> _OBJECTIVE 1_
Write out the whole sailing account of the trip from Lake Michigan to the Erie Canal, word for word.

> _DOCUMENT TEXT_

• • • •

I sailed out of Holland for many years. Lake Michigan spoils you. No salt, no tides, even no compass deviation to speak of. I took the trip across Lake Erie and the Erie Canal about 10 years ago when I moved back to NJ, so this info may be a bit dated, but I don't think they moved the canal.

You probably know the first part as well as I do. From Muskegon to Macinaw is 2 or 3 days. Leland is a nice stop. If you go there say hi to my daughter at the Crib. If you want to anchor there is a nice protected anchorage near the park dock at South Fox. Macinaw is, of course, Macinaw.

I can't help with the run down Lake Huron. I had my boat shipped to Monroe and went from there. I was on a mission, so I didn't do some of the touristy things like the Lake Erie Islands. I did Lake Erie in three days, stopping at Cleveland and Erie before entering the Erie Canal. A third stop at Buffalo would have been advisable, since I entered the Erie Canal late in the day and got off to a bad start, as I describe later. A word of advice. Be sure you take the Black Rock Canal from Buffalo Harbor. In one of the stupider things I have survived in my sailing career I went down the Niagara River, following a tour boat. 6 knots through the water, 12 knots over the ground. Scared the hell out of me.

When you enter the canal you will have to unstep your mast. Mine was already down, but the standard stop seems to be Wardell's in Tonawanda, NY. You will have to buy a pass for the canal. For more info see:

New York State Canals: Faq

It's about 360 miles and goes through 35 locks. One of them, Lock 17, is, if memory serves, at 40.5 feet the second highest lift in the world after the Panama Canal. Like being in a concrete canyon.

• • • •

> _RECORD EXTRACTS_
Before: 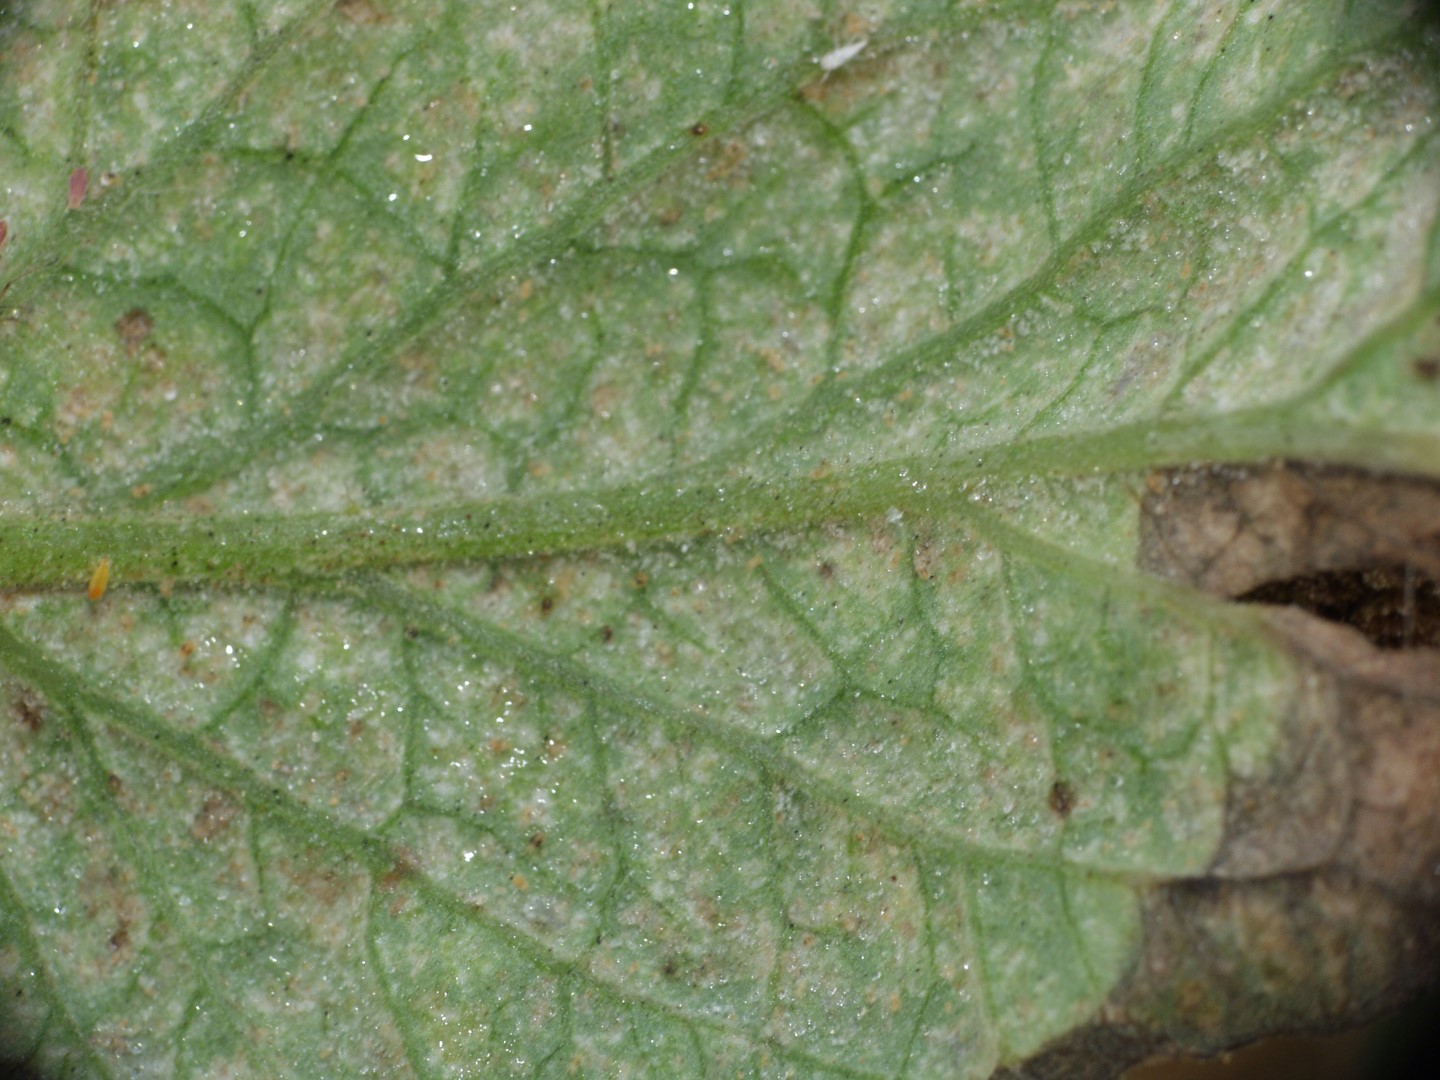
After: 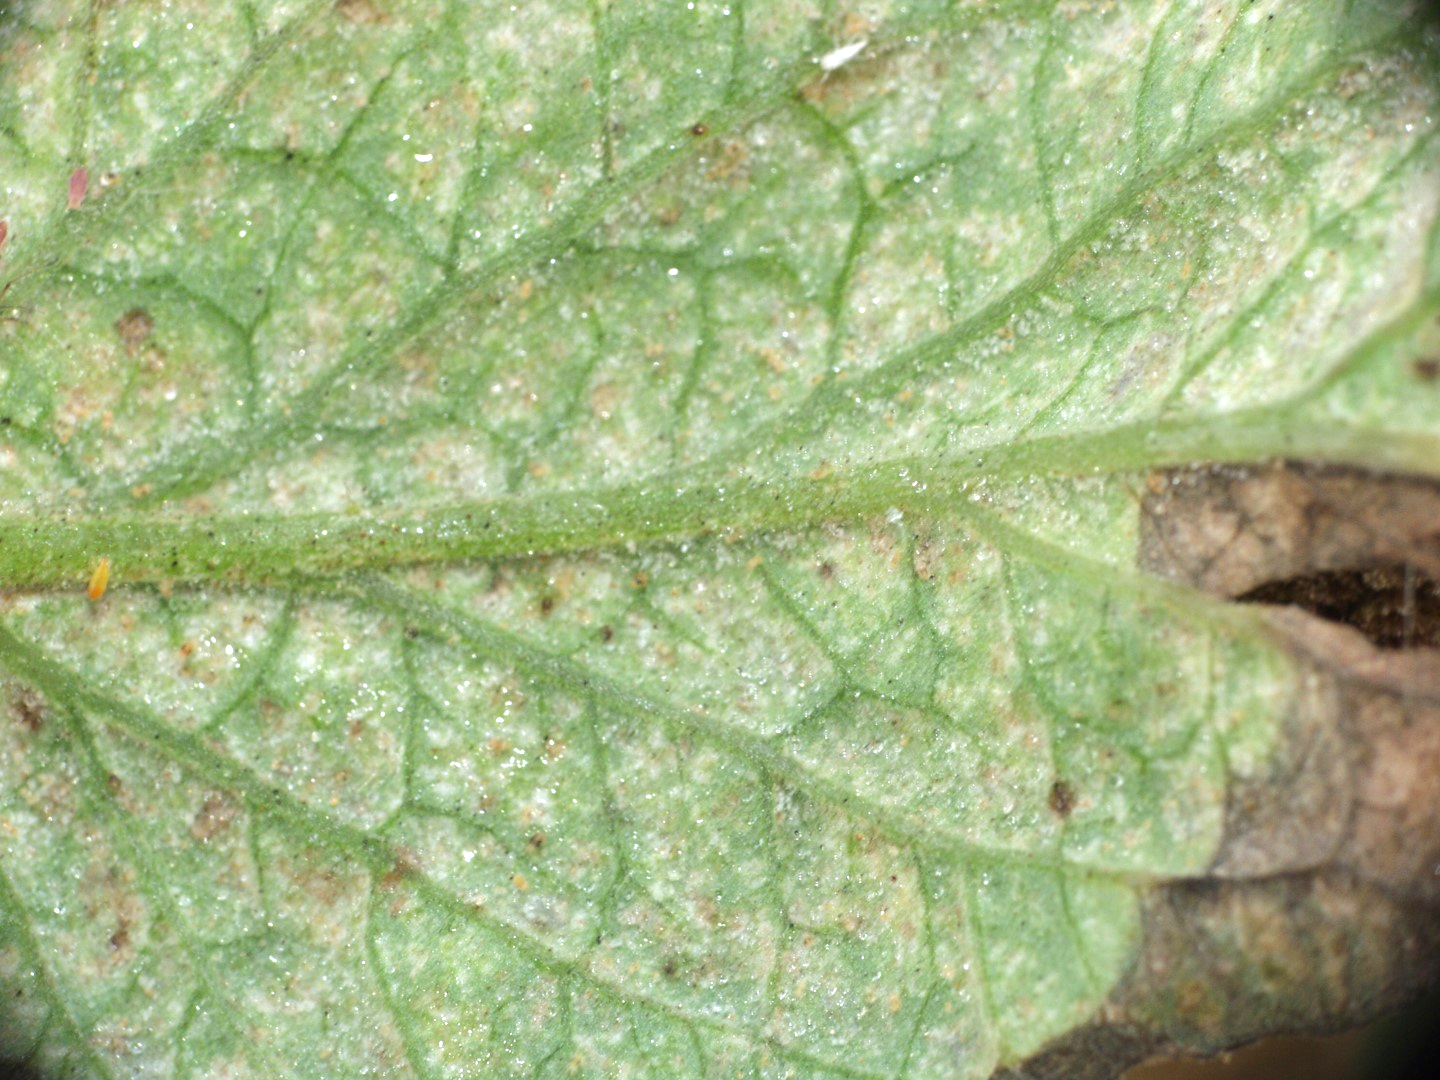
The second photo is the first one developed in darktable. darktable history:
exposure: exposure 0.943 EV, compensate highlight preservation false
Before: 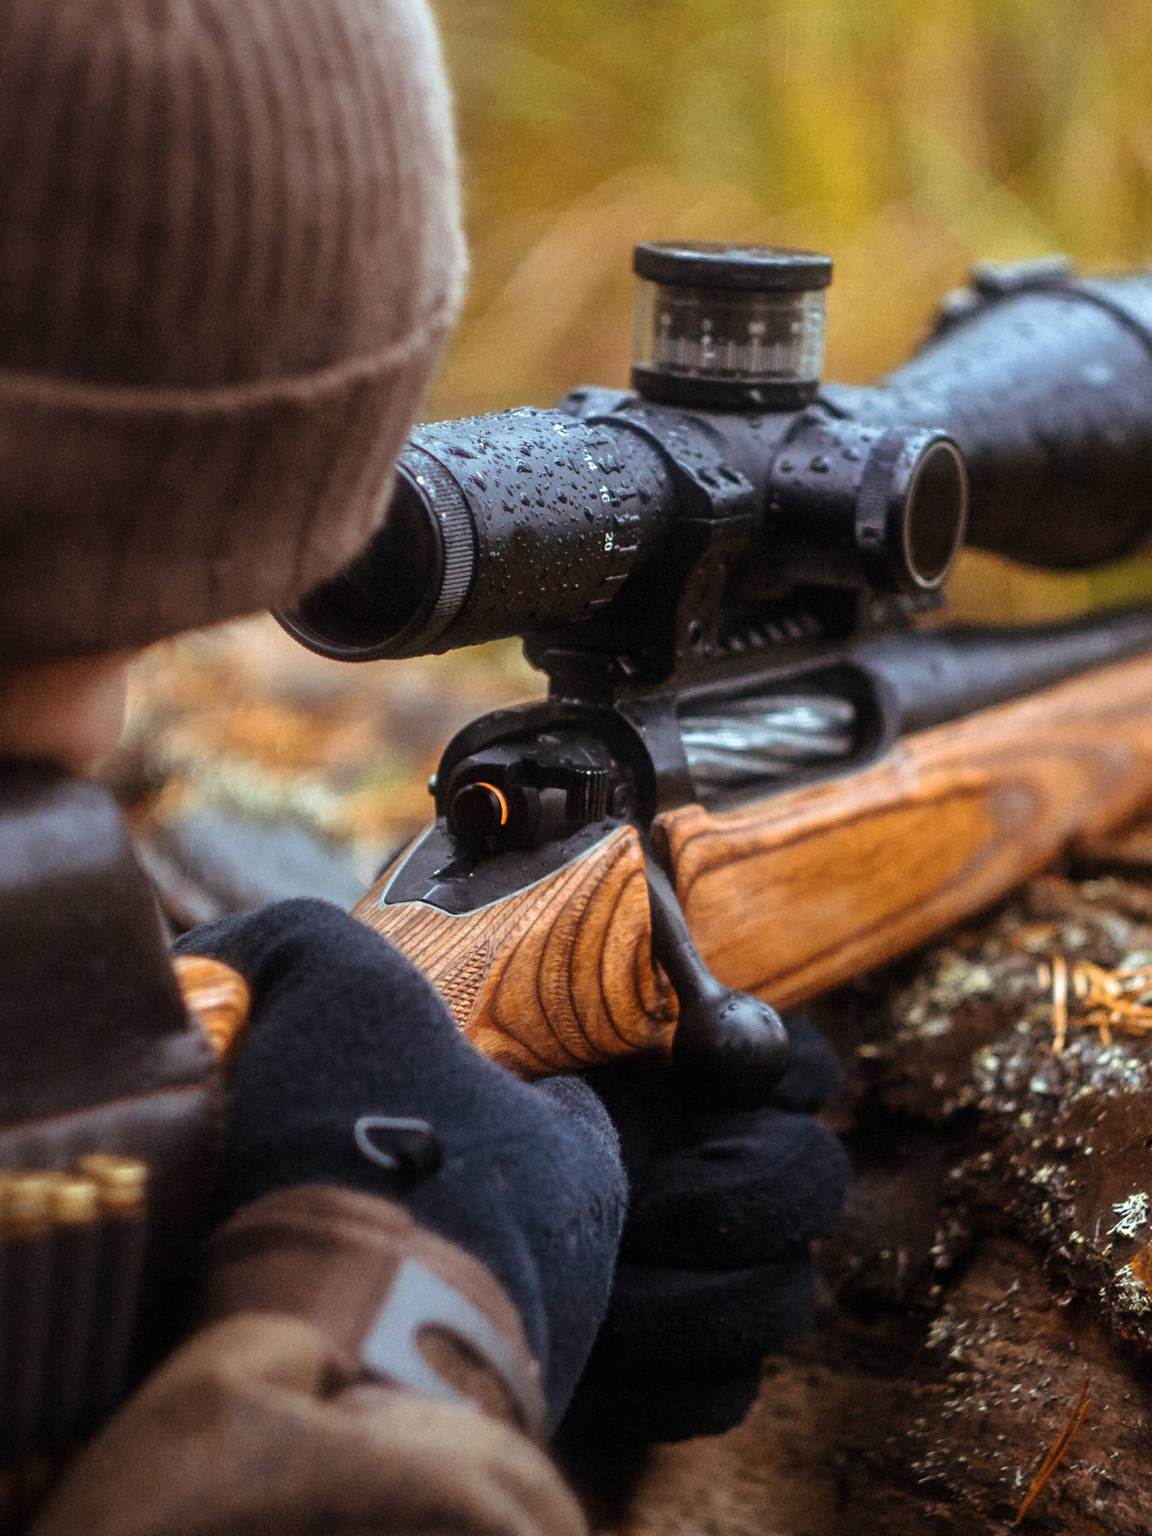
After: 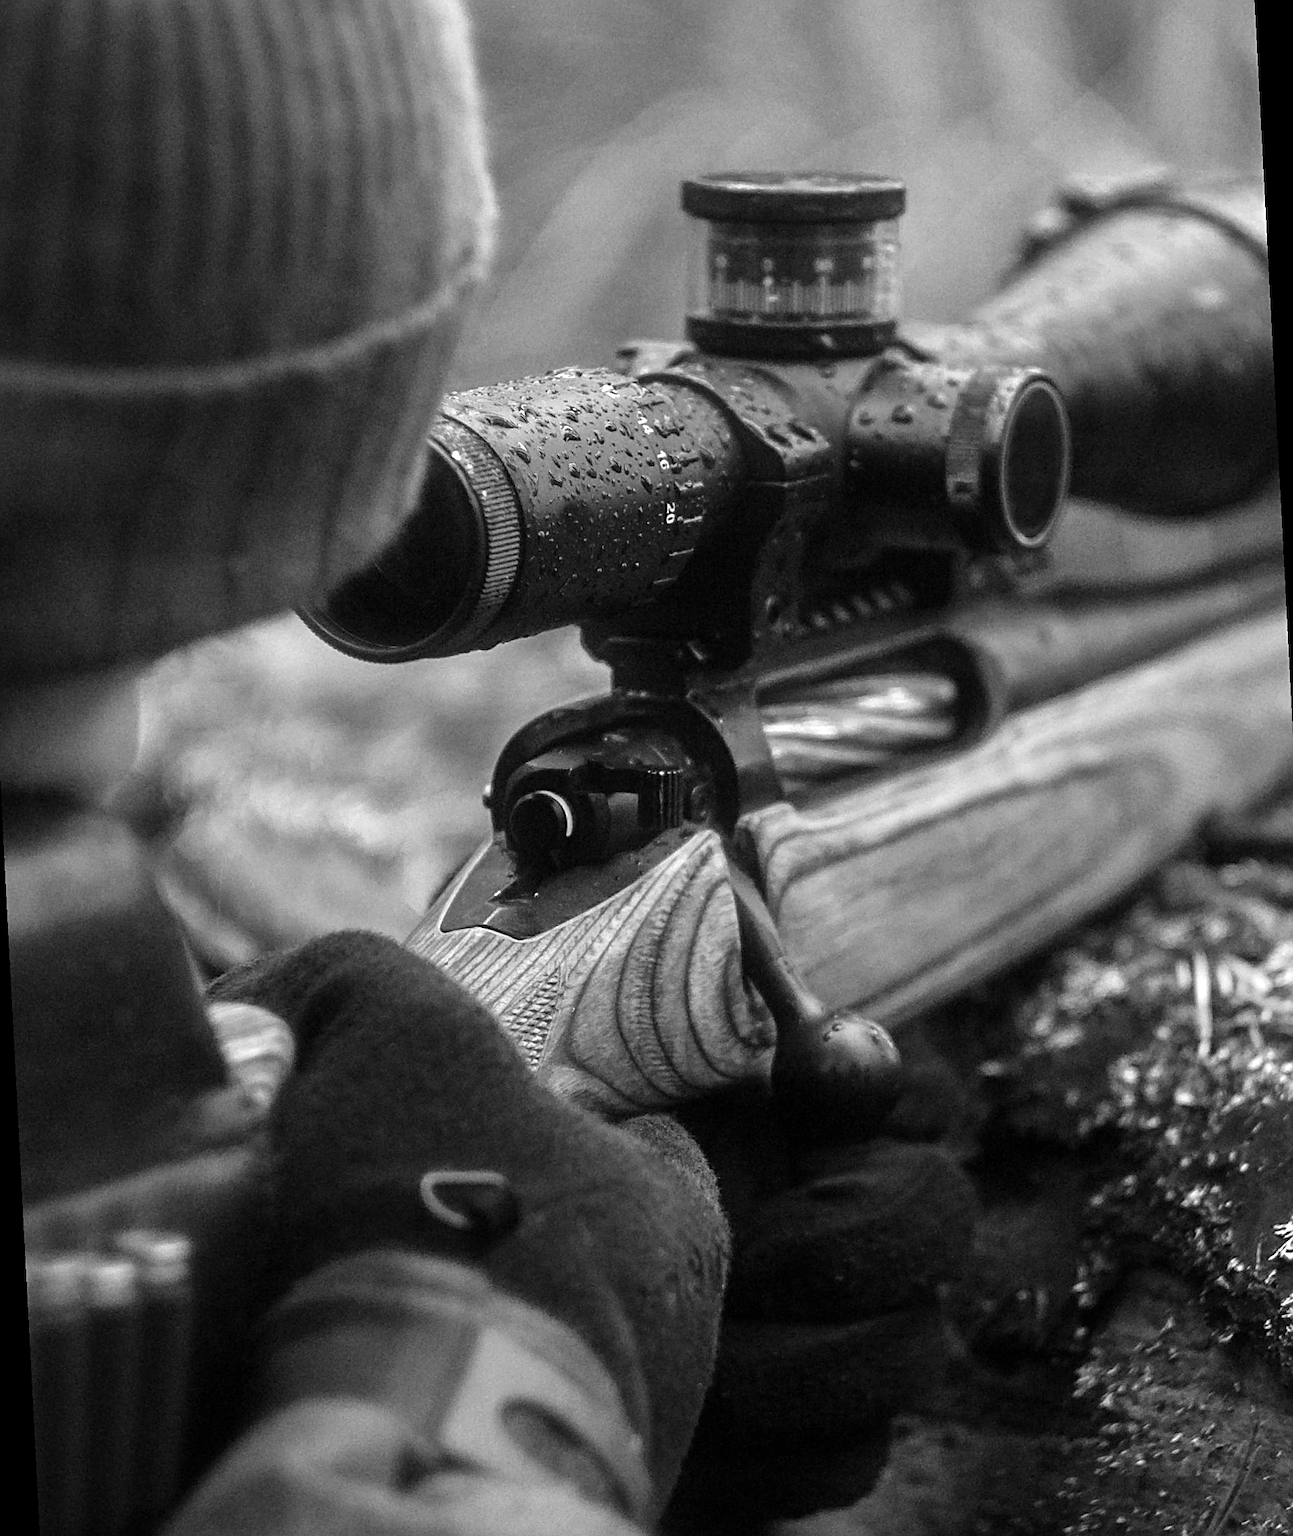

• • • •

> _OBJECTIVE 2_
Return every line of the photo edit listing verbatim, but leave the pictures out of your answer.

> _WORKED ANSWER 1_
I sailed out of Holland for many years. Lake Michigan spoils you. No salt, no tides, even no compass deviation to speak of. I took the trip across Lake Erie and the Erie Canal about 10 years ago when I moved back to NJ, so this info may be a bit dated, but I don't think they moved the canal.

You probably know the first part as well as I do. From Muskegon to Macinaw is 2 or 3 days. Leland is a nice stop. If you go there say hi to my daughter at the Crib. If you want to anchor there is a nice protected anchorage near the park dock at South Fox. Macinaw is, of course, Macinaw.

I can't help with the run down Lake Huron. I had my boat shipped to Monroe and went from there. I was on a mission, so I didn't do some of the touristy things like the Lake Erie Islands. I did Lake Erie in three days, stopping at Cleveland and Erie before entering the Erie Canal. A third stop at Buffalo would have been advisable, since I entered the Erie Canal late in the day and got off to a bad start, as I describe later. A word of advice. Be sure you take the Black Rock Canal from Buffalo Harbor. In one of the stupider things I have survived in my sailing career I went down the Niagara River, following a tour boat. 6 knots through the water, 12 knots over the ground. Scared the hell out of me.

When you enter the canal you will have to unstep your mast. Mine was already down, but the standard stop seems to be Wardell's in Tonawanda, NY. You will have to buy a pass for the canal. For more info see:

New York State Canals: Faq

It's about 360 miles and goes through 35 locks. One of them, Lock 17, is, if memory serves, at 40.5 feet the second highest lift in the world after the Panama Canal. Like being in a concrete canyon.

> _WORKED ANSWER 2_
Before: 
After: 
The second photo is the first one developed in darktable. darktable history:
exposure: exposure 0.943 EV, compensate highlight preservation false
Before: 
After: 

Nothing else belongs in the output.